--- START ---
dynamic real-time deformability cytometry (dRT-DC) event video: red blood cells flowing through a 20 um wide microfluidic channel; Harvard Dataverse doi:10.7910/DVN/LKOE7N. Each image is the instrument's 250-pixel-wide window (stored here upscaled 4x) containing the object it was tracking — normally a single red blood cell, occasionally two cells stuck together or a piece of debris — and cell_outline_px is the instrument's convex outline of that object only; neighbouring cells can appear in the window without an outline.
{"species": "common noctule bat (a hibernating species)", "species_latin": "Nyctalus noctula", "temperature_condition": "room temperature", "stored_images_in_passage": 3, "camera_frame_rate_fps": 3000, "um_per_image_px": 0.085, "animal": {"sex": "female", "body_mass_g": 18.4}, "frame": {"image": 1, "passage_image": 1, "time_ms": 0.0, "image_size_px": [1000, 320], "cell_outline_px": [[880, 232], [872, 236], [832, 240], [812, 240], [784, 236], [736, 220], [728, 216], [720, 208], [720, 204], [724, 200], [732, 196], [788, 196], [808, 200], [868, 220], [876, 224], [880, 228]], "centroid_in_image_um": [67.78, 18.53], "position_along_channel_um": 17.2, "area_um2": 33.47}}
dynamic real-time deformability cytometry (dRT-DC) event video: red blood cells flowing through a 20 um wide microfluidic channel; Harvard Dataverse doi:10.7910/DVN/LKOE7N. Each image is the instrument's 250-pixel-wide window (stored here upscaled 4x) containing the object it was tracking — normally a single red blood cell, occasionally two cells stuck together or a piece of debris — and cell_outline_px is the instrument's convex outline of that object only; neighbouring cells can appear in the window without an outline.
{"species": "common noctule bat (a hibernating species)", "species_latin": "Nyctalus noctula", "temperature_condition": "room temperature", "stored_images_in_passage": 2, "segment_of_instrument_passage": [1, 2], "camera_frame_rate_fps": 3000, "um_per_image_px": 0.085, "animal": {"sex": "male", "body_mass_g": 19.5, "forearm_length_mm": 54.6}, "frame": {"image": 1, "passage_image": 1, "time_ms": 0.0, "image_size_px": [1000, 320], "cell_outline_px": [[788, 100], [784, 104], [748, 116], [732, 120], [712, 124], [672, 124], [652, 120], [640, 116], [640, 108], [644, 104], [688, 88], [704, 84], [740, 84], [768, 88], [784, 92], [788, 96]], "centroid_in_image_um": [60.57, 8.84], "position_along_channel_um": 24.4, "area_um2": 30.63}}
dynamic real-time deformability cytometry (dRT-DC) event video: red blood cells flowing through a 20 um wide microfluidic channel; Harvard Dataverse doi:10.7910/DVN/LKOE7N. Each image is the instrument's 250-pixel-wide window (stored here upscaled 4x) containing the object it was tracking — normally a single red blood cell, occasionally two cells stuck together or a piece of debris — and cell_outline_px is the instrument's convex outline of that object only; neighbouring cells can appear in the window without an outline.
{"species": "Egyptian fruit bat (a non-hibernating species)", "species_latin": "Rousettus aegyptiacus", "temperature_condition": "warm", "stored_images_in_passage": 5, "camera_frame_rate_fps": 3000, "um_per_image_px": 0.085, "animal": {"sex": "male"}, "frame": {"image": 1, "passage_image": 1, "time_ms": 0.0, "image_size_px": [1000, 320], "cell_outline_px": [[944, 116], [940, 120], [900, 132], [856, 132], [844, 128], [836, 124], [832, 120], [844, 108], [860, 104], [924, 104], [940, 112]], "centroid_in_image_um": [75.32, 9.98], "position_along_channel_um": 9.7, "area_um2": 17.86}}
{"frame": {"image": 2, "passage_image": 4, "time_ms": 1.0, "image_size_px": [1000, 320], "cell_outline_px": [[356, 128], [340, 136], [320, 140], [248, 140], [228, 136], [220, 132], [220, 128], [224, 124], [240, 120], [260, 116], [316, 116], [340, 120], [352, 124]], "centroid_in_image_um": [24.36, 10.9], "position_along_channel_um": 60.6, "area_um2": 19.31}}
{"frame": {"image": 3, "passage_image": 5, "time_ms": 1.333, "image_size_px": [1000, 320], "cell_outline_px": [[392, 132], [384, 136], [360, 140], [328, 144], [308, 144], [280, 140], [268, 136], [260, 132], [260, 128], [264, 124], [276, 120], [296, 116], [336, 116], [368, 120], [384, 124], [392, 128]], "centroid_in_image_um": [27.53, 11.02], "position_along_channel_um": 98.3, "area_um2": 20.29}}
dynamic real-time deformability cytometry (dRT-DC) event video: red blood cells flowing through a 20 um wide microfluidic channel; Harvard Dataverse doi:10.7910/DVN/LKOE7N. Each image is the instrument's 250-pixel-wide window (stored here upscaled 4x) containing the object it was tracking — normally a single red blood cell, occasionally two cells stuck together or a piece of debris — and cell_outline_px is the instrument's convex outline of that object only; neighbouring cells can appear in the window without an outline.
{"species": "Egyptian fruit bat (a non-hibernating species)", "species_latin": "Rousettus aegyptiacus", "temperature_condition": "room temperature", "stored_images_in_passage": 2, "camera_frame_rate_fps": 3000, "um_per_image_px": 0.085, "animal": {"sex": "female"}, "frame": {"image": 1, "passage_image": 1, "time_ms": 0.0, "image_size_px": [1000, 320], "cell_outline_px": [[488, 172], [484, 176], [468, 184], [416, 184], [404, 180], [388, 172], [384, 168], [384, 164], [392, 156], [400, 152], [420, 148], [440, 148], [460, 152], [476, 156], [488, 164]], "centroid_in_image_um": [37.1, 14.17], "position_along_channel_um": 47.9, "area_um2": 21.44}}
--- END ---
» **INSTRUCTION**: Would you reproduce the material above in full, exactly as given?

» **WRITTEN RESPONSE**:
dynamic real-time deformability cytometry (dRT-DC) event video: red blood cells flowing through a 20 um wide microfluidic channel; Harvard Dataverse doi:10.7910/DVN/LKOE7N. Each image is the instrument's 250-pixel-wide window (stored here upscaled 4x) containing the object it was tracking — normally a single red blood cell, occasionally two cells stuck together or a piece of debris — and cell_outline_px is the instrument's convex outline of that object only; neighbouring cells can appear in the window without an outline.
{"species": "common noctule bat (a hibernating species)", "species_latin": "Nyctalus noctula", "temperature_condition": "room temperature", "stored_images_in_passage": 3, "camera_frame_rate_fps": 3000, "um_per_image_px": 0.085, "animal": {"sex": "female", "body_mass_g": 18.4}, "frame": {"image": 1, "passage_image": 1, "time_ms": 0.0, "image_size_px": [1000, 320], "cell_outline_px": [[880, 232], [872, 236], [832, 240], [812, 240], [784, 236], [736, 220], [728, 216], [720, 208], [720, 204], [724, 200], [732, 196], [788, 196], [808, 200], [868, 220], [876, 224], [880, 228]], "centroid_in_image_um": [67.78, 18.53], "position_along_channel_um": 17.2, "area_um2": 33.47}}
dynamic real-time deformability cytometry (dRT-DC) event video: red blood cells flowing through a 20 um wide microfluidic channel; Harvard Dataverse doi:10.7910/DVN/LKOE7N. Each image is the instrument's 250-pixel-wide window (stored here upscaled 4x) containing the object it was tracking — normally a single red blood cell, occasionally two cells stuck together or a piece of debris — and cell_outline_px is the instrument's convex outline of that object only; neighbouring cells can appear in the window without an outline.
{"species": "common noctule bat (a hibernating species)", "species_latin": "Nyctalus noctula", "temperature_condition": "room temperature", "stored_images_in_passage": 2, "segment_of_instrument_passage": [1, 2], "camera_frame_rate_fps": 3000, "um_per_image_px": 0.085, "animal": {"sex": "male", "body_mass_g": 19.5, "forearm_length_mm": 54.6}, "frame": {"image": 1, "passage_image": 1, "time_ms": 0.0, "image_size_px": [1000, 320], "cell_outline_px": [[788, 100], [784, 104], [748, 116], [732, 120], [712, 124], [672, 124], [652, 120], [640, 116], [640, 108], [644, 104], [688, 88], [704, 84], [740, 84], [768, 88], [784, 92], [788, 96]], "centroid_in_image_um": [60.57, 8.84], "position_along_channel_um": 24.4, "area_um2": 30.63}}
dynamic real-time deformability cytometry (dRT-DC) event video: red blood cells flowing through a 20 um wide microfluidic channel; Harvard Dataverse doi:10.7910/DVN/LKOE7N. Each image is the instrument's 250-pixel-wide window (stored here upscaled 4x) containing the object it was tracking — normally a single red blood cell, occasionally two cells stuck together or a piece of debris — and cell_outline_px is the instrument's convex outline of that object only; neighbouring cells can appear in the window without an outline.
{"species": "Egyptian fruit bat (a non-hibernating species)", "species_latin": "Rousettus aegyptiacus", "temperature_condition": "warm", "stored_images_in_passage": 5, "camera_frame_rate_fps": 3000, "um_per_image_px": 0.085, "animal": {"sex": "male"}, "frame": {"image": 1, "passage_image": 1, "time_ms": 0.0, "image_size_px": [1000, 320], "cell_outline_px": [[944, 116], [940, 120], [900, 132], [856, 132], [844, 128], [836, 124], [832, 120], [844, 108], [860, 104], [924, 104], [940, 112]], "centroid_in_image_um": [75.32, 9.98], "position_along_channel_um": 9.7, "area_um2": 17.86}}
{"frame": {"image": 2, "passage_image": 4, "time_ms": 1.0, "image_size_px": [1000, 320], "cell_outline_px": [[356, 128], [340, 136], [320, 140], [248, 140], [228, 136], [220, 132], [220, 128], [224, 124], [240, 120], [260, 116], [316, 116], [340, 120], [352, 124]], "centroid_in_image_um": [24.36, 10.9], "position_along_channel_um": 60.6, "area_um2": 19.31}}
{"frame": {"image": 3, "passage_image": 5, "time_ms": 1.333, "image_size_px": [1000, 320], "cell_outline_px": [[392, 132], [384, 136], [360, 140], [328, 144], [308, 144], [280, 140], [268, 136], [260, 132], [260, 128], [264, 124], [276, 120], [296, 116], [336, 116], [368, 120], [384, 124], [392, 128]], "centroid_in_image_um": [27.53, 11.02], "position_along_channel_um": 98.3, "area_um2": 20.29}}
dynamic real-time deformability cytometry (dRT-DC) event video: red blood cells flowing through a 20 um wide microfluidic channel; Harvard Dataverse doi:10.7910/DVN/LKOE7N. Each image is the instrument's 250-pixel-wide window (stored here upscaled 4x) containing the object it was tracking — normally a single red blood cell, occasionally two cells stuck together or a piece of debris — and cell_outline_px is the instrument's convex outline of that object only; neighbouring cells can appear in the window without an outline.
{"species": "Egyptian fruit bat (a non-hibernating species)", "species_latin": "Rousettus aegyptiacus", "temperature_condition": "room temperature", "stored_images_in_passage": 2, "camera_frame_rate_fps": 3000, "um_per_image_px": 0.085, "animal": {"sex": "female"}, "frame": {"image": 1, "passage_image": 1, "time_ms": 0.0, "image_size_px": [1000, 320], "cell_outline_px": [[488, 172], [484, 176], [468, 184], [416, 184], [404, 180], [388, 172], [384, 168], [384, 164], [392, 156], [400, 152], [420, 148], [440, 148], [460, 152], [476, 156], [488, 164]], "centroid_in_image_um": [37.1, 14.17], "position_along_channel_um": 47.9, "area_um2": 21.44}}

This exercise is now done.